**Task material:**
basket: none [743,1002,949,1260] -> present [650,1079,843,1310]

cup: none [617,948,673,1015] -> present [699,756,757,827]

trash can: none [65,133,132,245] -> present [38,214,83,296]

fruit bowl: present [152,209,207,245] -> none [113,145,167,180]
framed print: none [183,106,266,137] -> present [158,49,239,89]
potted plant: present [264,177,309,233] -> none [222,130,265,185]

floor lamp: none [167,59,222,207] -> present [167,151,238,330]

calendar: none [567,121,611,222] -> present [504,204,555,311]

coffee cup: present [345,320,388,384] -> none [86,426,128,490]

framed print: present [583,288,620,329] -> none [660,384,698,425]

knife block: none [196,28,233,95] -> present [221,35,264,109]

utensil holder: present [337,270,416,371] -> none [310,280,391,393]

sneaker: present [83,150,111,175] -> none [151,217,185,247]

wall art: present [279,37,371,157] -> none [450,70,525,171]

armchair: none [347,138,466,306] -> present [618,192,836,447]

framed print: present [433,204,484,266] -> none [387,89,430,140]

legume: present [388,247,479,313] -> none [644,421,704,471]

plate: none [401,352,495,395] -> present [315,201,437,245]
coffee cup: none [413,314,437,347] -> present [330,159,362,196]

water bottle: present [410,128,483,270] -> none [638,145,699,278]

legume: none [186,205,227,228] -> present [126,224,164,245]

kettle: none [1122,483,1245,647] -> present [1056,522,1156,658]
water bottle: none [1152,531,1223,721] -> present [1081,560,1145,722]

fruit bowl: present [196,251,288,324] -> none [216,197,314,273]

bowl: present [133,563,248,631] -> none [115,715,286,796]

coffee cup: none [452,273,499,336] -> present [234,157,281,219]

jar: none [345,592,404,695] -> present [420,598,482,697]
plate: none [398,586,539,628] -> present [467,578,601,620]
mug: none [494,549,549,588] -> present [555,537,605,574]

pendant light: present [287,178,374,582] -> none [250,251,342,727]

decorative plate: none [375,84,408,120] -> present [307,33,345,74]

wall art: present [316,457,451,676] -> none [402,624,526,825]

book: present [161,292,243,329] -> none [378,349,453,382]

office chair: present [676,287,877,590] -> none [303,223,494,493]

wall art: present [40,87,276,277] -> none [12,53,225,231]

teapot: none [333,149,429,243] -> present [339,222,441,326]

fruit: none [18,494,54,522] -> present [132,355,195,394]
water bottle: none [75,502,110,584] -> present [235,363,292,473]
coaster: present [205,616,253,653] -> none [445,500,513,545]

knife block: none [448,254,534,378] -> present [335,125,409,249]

**Directions for this task:** Show each line from the material above where the string "fruit" can be found.

**Output below:**
fruit bowl: present [152,209,207,245] -> none [113,145,167,180]
fruit bowl: present [196,251,288,324] -> none [216,197,314,273]
fruit: none [18,494,54,522] -> present [132,355,195,394]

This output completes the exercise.